Documento di partenza
È inoltre importante sapere che ogni dispositivo “infettato” ne può “contagiare” altri; il ransomware può diffondersi sfruttando le sincronizzazioni tra dispositivi, i sistemi di condivisione in cloud, oppure impossessarsi della rubrica dei contatti e utilizzarla per spedire automaticamente ad altri utenti messaggi contenenti link e allegati che diventano il suo veicolo di infezione.

Nel mirino di un ransomware spesso ci sono le grandi e le medie imprese, la pubblica amministrazione, insomma tutti i grandi utilizzatori con centinaia di migliaia di utenti collegati, dove l’errore di un singolo utente può provocare un’infezione molto estesa.

Ma come funziona nello specifico un attacco ransomware?

Nella maggior parte dei casi si può rilevare uno schema a cinque fasi:

1) accesso iniziale;

2) punto di appoggio post-sfruttamento;

3) ricognizione/raccolta di credenziali/movimento laterale;

4) raccolta ed estrazione di dati

5) lancio del ransomware.

Alla luce di quanto esposto, l’aspetto fondamentale è la prevenzione dagli attacchi informatici, che deve fondarsi su una duplice collaborazione: l’azienda da un lato e il dipendente dall’altro.

Per quanto riguarda quest’ultimo, è fondamentale che sia informato dei rischi e formato su come prevenirli. Deve essere preparato a non aprire messaggi provenienti da soggetti sconosciuti o con i quali non si hanno rapporti e, se si hanno dubbi, non deve cliccare su link o banner sospetti e non deve aprire allegati di cui ignora il contenuto; non deve aprire allegati con estensioni “inusuali”, anche se provengono da soggetti conosciuti (ad esempio gli allegati con estensione “.exe”); non deve scaricare software da siti sospetti come quelli che offrono gratuitamente prodotti che di solito sono a pagamento; non deve scaricare app e programmi che non provengono da market ufficiali, in cui di solito i gestori effettuano controlli sui propri prodotti.

Estratto del dataset
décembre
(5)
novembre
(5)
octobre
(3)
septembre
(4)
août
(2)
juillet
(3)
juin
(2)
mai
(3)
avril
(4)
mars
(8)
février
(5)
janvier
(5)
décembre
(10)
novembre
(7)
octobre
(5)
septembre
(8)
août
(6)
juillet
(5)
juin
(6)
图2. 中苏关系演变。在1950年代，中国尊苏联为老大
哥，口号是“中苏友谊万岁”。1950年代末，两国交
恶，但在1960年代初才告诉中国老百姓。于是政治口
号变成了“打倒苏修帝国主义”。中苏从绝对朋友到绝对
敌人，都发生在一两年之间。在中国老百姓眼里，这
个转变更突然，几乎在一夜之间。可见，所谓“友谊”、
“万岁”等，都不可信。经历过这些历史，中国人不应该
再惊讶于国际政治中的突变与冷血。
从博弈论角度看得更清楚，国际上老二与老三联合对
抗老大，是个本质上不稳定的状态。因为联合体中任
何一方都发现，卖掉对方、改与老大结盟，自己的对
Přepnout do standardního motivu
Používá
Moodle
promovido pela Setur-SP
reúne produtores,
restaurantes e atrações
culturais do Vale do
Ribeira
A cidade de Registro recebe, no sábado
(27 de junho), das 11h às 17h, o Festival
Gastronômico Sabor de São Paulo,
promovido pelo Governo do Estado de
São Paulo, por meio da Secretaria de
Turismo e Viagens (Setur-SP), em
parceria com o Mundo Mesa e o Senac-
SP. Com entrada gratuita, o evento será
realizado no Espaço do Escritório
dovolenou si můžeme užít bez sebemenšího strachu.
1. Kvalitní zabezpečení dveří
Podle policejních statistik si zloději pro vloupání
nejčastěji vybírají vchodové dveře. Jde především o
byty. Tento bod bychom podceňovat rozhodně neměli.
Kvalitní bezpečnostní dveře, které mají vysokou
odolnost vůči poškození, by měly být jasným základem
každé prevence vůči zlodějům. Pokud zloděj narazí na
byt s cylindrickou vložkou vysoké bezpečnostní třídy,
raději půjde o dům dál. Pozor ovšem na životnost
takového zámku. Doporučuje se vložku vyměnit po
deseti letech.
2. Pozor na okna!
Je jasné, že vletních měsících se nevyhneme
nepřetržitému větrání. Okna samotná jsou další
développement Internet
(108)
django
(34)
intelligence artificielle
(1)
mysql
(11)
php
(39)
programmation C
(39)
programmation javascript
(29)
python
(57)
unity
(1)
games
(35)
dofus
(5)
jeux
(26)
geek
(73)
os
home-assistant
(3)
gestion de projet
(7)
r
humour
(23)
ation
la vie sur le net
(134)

Consegna 1
Traduci in inglese, per favore, questa frase del testo sul ransomware: «Alla luce di quanto esposto, l’aspetto fondamentale è la prevenzione dagli attacchi informatici, che deve fondarsi su una duplice collaborazione: l’azienda da un lato e il dipendente dall’altro.»
Consegna 2
Trascrivi senza alcuna modifica il passo del testo sul ransomware che va da "È inoltre importante" giù fino a "un’infezione molto estesa.".

Risposta finale 1
In light of what has been set out, the fundamental aspect is prevention of cyberattacks, which must be based on a twofold collaboration: the company on one side and the employee on the other.

Risposta finale 2
È inoltre importante sapere che ogni dispositivo “infettato” ne può “contagiare” altri; il ransomware può diffondersi sfruttando le sincronizzazioni tra dispositivi, i sistemi di condivisione in cloud, oppure impossessarsi della rubrica dei contatti e utilizzarla per spedire automaticamente ad altri utenti messaggi contenenti link e allegati che diventano il suo veicolo di infezione.

Nel mirino di un ransomware spesso ci sono le grandi e le medie imprese, la pubblica amministrazione, insomma tutti i grandi utilizzatori con centinaia di migliaia di utenti collegati, dove l’errore di un singolo utente può provocare un’infezione molto estesa.